My new podcast series, Just one thing, has proven to be an unexpected hit with millions of downloads. If you haven’t heard it, the idea is very simple. In each episode (which only lasts 15 minutes), I explore one thing you can try and that can make a big difference in your life. The list of topics I have covered so far includes, for example, cold showers, early morning walks, and eating fermented foods.
One thing that has made a big difference in my life and which is very simple to do is practice a little deep breathing. When I feel stressed or when I’m awake in the middle of the night and I have trouble going back to sleep, which is pretty common, I do a breathing exercise called 4-2-4.
I inhale to four, hold it for two, and then exhale until four.
According to Ian Robertson, a professor of psychology at Trinity College Dublin, who appears in this podcast, deep breathing “is the most accurate medicine you can ever give yourself, without side effects.” He also pointed out to me that it is very unobtrusive. “You can do it in a meeting, and no one needs to know you’re doing it.”
Deep breathing triggers the parasympathetic nervous system, which acts as a brake and calms your body. Long, deep breaths slow down your heart and also lower your blood pressure. This is how it reduces anxiety.

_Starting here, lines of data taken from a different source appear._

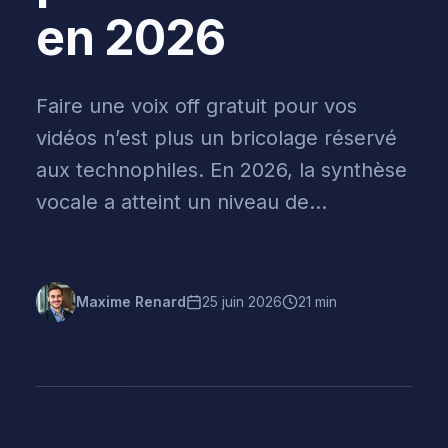
en 2026
Faire une voix off gratuit pour vos
vidéos n’est plus un bricolage réservé
aux technophiles. En 2026, la synthèse
vocale a atteint un niveau de...
Maxime Renard
25 juin 2026
21 min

Deep breathing can also be an effective way to deal with pain. Chronic pain is closely related to stress, and learning “controlled breathing” is an important part of treatment to manage both.
This is partly because pain and stress have a similar effect on the body. They raise your heart rate and blood pressure, make breathing faster and lower, and make your muscles tighten. If you live in a state of chronic stress or pain, your nervous system will stay in a state of constant alertness and your muscles will be in constant tension.

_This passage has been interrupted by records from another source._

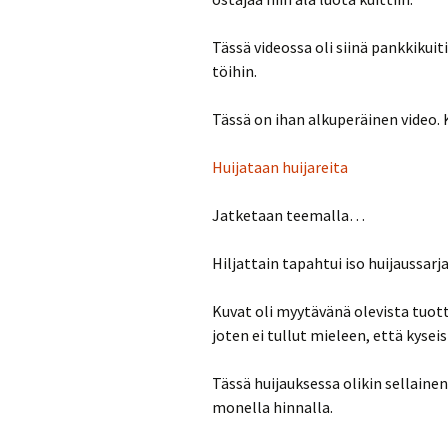
Tässä videossa oli siinä pankkikui
töihin.
Tässä on ihan alkuperäinen video. K
Huijataan huijareita
Jatketaan teemalla…
Hiljattain tapahtui iso huijaussarj
Kuvat oli myytävänä olevista tuott
joten ei tullut mieleen, että kyseis
Tässä huijauksessa olikin sellaine
monella hinnalla.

And it’s not just your body. Stress and pain raise your stress hormone levels, which in turn keeps your brain in a state of constant arousal. You are more sensitive to pain signals and much more aware of them. One way to break this vicious circle is to practice deep breathing exercises.
In addition to 4-2-4, you should try 3-4-5 breathing. In this case, you breathe slowly through your nose into three, then hold for four before exhaling at five. You can do this at any time when you feel stress or pain. Repeat the breathing cycle 10 times and you should feel relaxed.